*** Begin section ***

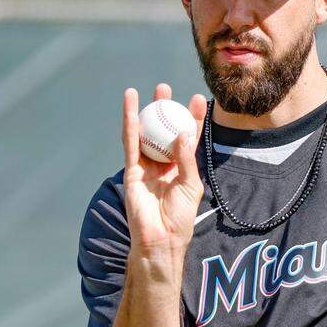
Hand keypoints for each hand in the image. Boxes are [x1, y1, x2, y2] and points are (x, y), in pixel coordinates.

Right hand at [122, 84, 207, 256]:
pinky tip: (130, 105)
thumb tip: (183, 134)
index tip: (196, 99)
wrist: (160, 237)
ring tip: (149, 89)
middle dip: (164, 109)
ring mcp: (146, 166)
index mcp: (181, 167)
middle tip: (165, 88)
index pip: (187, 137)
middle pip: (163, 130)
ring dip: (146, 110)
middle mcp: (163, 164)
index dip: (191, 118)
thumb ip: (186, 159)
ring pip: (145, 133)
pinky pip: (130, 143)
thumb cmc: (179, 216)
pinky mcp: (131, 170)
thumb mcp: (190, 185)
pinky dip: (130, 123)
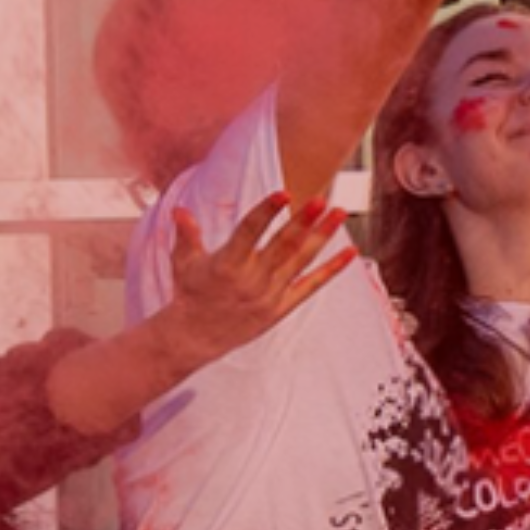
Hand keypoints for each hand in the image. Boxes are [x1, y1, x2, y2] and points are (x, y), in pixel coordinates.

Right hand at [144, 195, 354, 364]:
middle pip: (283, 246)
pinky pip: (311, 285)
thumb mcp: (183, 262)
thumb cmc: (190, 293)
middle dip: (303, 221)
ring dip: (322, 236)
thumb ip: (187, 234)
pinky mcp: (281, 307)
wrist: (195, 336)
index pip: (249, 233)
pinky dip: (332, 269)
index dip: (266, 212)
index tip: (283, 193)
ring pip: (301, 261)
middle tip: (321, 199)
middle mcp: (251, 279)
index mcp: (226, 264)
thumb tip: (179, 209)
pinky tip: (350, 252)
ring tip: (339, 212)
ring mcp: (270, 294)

*** End section ***

● WHAT IS NEEDED
Copy each line above holding "middle".

● RESPONSE TO THE TASK
middle dip: (164, 109)
middle tip: (165, 88)
middle pip: (163, 130)
middle mcp: (163, 164)
middle pip: (283, 246)
middle dip: (303, 221)
middle tip: (321, 199)
middle mcp: (251, 279)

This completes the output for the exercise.